Sarebbe, dunque, «del tutto anomalo consentire che la voce del
Presidente, non sottoponibile al confronto con le modalità che la
legge prescrive per la testimonianza dei testi, possa essere stata
captata indirettamente o casualmente […] e successivamente
utilizzata nel corso dell’attività investigativa».
4.5.–
L’assoluta inutilizzabilità delle intercettazioni qui considerate
imporrebbe di procedere alla loro distruzione immediata, senza alcuna
valutazione circa la loro eventuale rilevanza processuale.
In
senso contrario, non varrebbe far leva sulla “involontarietà” e
sulla “inevitabilità iniziale” delle intercettazioni telefoniche
che, disposte nei confronti di un terzo, solo accidentalmente
coinvolgano il Presidente della Repubblica.
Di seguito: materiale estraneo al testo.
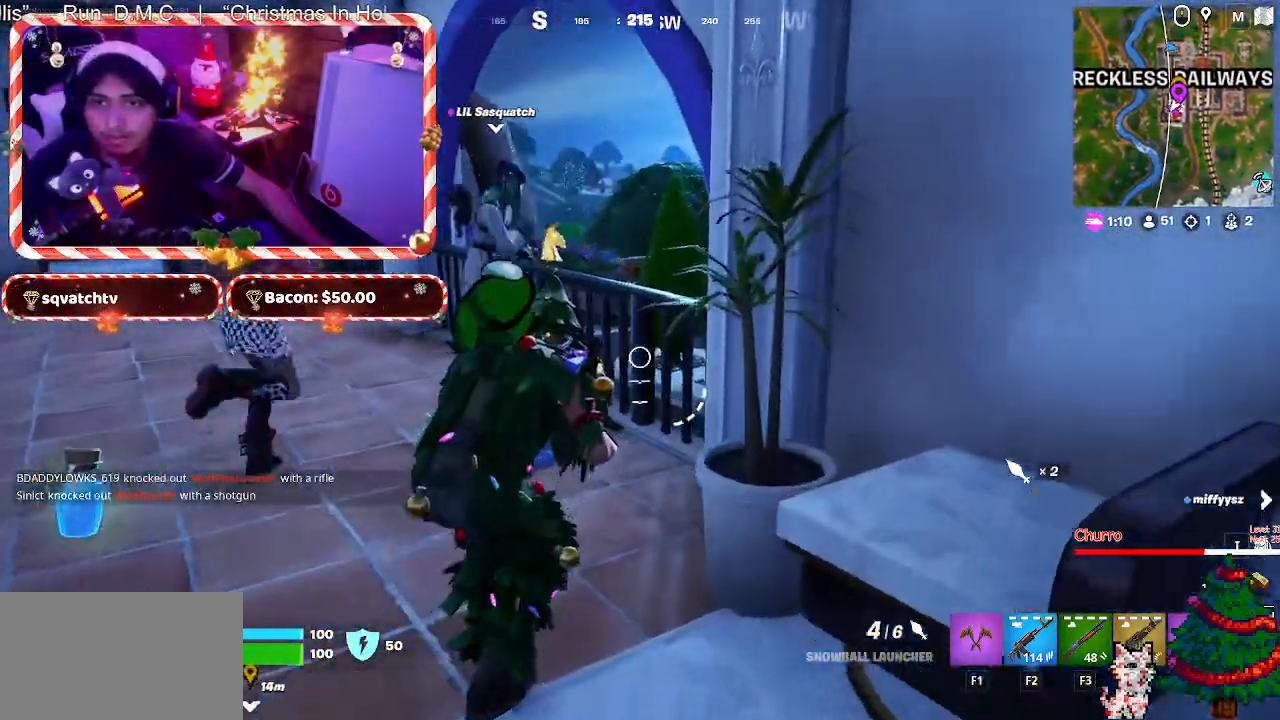
{"keys": ["w"], "mouse": [], "mouse_move": "still", "events": [[117, "a", "down"], [450, "a", "up"]]}
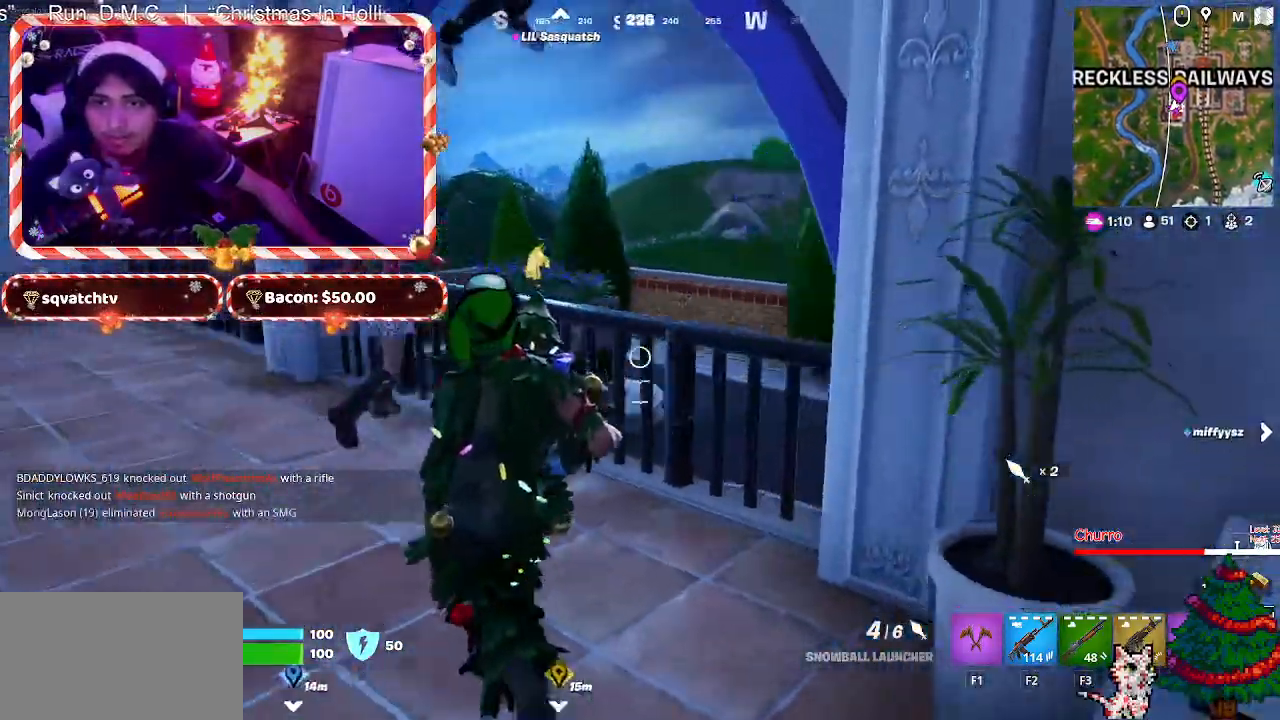
{"keys": ["space", "w"], "mouse": [], "mouse_move": "still", "events": [[417, "space", "down"]]}
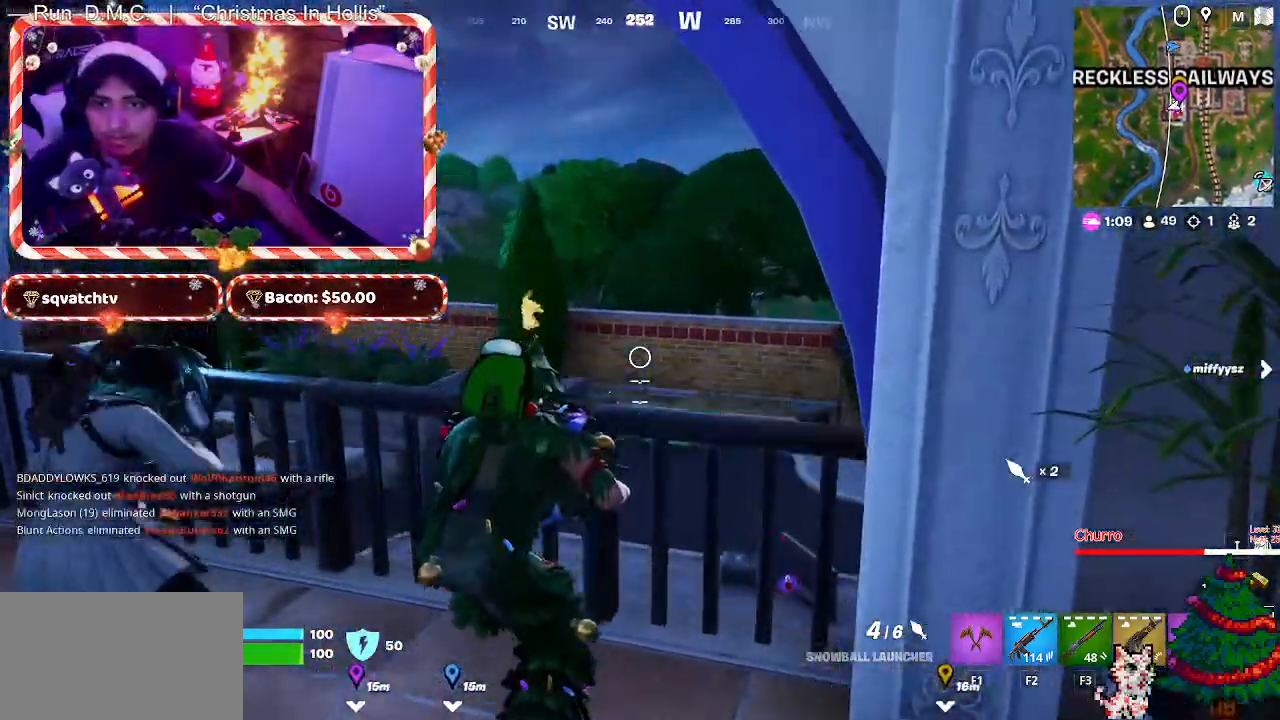
{"keys": [], "mouse": [], "mouse_move": "still", "events": [[50, "space", "up"], [333, "space", "down"], [433, "space", "up"], [433, "w", "up"]]}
In assenza di una norma
che espressamente consenta la captazione dei colloqui presidenziali,
infatti, l’attività di intercettazione avrebbe dovuto essere
interrotta dalla Procura palermitana non appena accertata la qualità
soggettiva dell’interlocutore.
Questi i passi soprariportati a scopo esemplificativo
Al
di là delle specifiche valutazioni giuridiche resta un fatto
storico: il Presidente della repubblica con la giustificazione di
preservare la Presidenza della Repubblica, attraverso questo
pronunciamento, si appropria di una quota di potere inedita e
originale e pone dei limiti al Principio di trasparenza sui quali si
basano le democrazie e porta in auge quella ragion di Stato tipica
dell' Ancien Regime e degli stati assolutustici che sono espressione
di un potere reazionario.
In
questi giorni il Presidente della Repubblica interviene anche sul
dibattito pubblico, un altro cardine dello stato democratico con
dichiarazioni al Sole 24 ore:
"Giorgio
Napolitano è preoccupato" comincia così un colloquio con il
direttore de "Il Sole 24 ore" Roberto Napoletano e che il
quotidiano ha anticipato sul proprio sito.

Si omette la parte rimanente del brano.